*** Exercise data ***
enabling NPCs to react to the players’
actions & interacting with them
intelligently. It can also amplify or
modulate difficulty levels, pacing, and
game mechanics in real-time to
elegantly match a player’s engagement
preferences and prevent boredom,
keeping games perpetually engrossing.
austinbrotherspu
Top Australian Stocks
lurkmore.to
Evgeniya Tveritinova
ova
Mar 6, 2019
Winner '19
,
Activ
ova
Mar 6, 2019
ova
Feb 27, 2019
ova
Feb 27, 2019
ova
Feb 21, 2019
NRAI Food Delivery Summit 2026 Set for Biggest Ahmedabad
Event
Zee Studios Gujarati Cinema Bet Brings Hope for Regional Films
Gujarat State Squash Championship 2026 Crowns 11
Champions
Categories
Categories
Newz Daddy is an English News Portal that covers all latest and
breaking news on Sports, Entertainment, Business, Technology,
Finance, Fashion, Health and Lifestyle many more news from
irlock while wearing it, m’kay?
*** End of Exercise data ***
*** Exercise data ***
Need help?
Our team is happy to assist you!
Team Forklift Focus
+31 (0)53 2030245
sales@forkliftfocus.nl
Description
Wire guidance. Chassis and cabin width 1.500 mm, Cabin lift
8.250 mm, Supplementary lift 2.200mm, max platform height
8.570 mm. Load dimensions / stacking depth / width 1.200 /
*** End of Exercise data ***
*** Exercise data ***
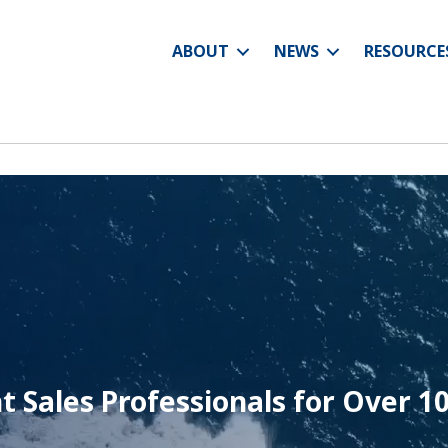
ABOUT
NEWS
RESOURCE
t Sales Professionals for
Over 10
*** End of Exercise data ***
Task directions
Lines holding "width": give how many there are in the entries above, and nothing more.

Exercise answer
2